Savitzky-Golay Smoothing
In 1964, two scientists at the Perkin-Elmer Corporation — one of the leading analytical instrument manufacturers of the era — published a paper that would become one of the most cited in the history of analytical chemistry. Abraham Savitzky, a physicist and computer scientist, and Marcel J.E. Golay, a Swiss-born physicist and information theorist, authored “Smoothing and Differentiation of Data by Simplified Least Squares Procedures” in Analytical Chemistry (volume 36, pages 1627—1639). Their timing was not accidental. By the mid-1960s, analytical instruments were producing digital output that could be fed directly into the early minicomputers appearing in laboratories, and practitioners urgently needed practical algorithms for cleaning up noisy spectra without distorting the peaks that carried chemical information.

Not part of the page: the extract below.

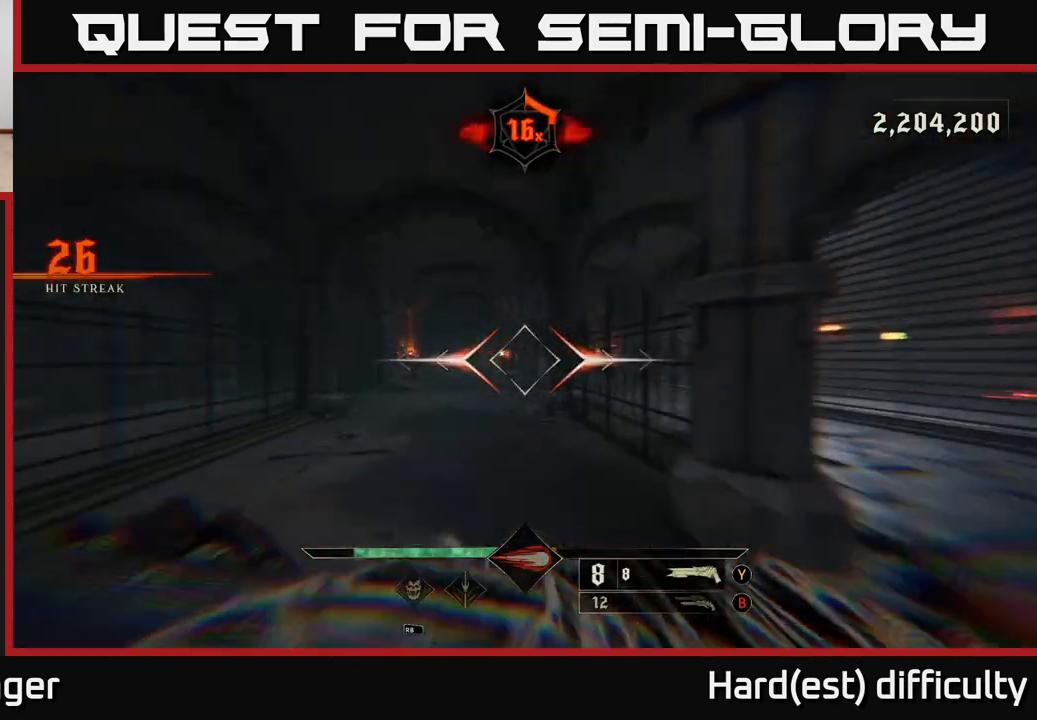
{"buttons": [], "left_stick": "up", "right_stick": "center", "events": [[17, "left_stick", "up-left"], [33, "right_stick", "center"], [300, "left_stick", "up"], [383, "L2", "down"], [500, "L2", "up"]]}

What made the Savitzky-Golay method revolutionary was its core insight: instead of crudely averaging neighboring points (as a moving average does), you could fit a local polynomial through a sliding window of data and read off the smoothed value from the polynomial at the center point. This preserved peak shapes, heights, and widths far better than simple averaging. Better still, Savitzky and Golay showed that the entire operation could be reduced to a set of precomputed convolution coefficients — integer weights that could be looked up in a table and applied with minimal computation, a critical advantage on the limited hardware of the 1960s.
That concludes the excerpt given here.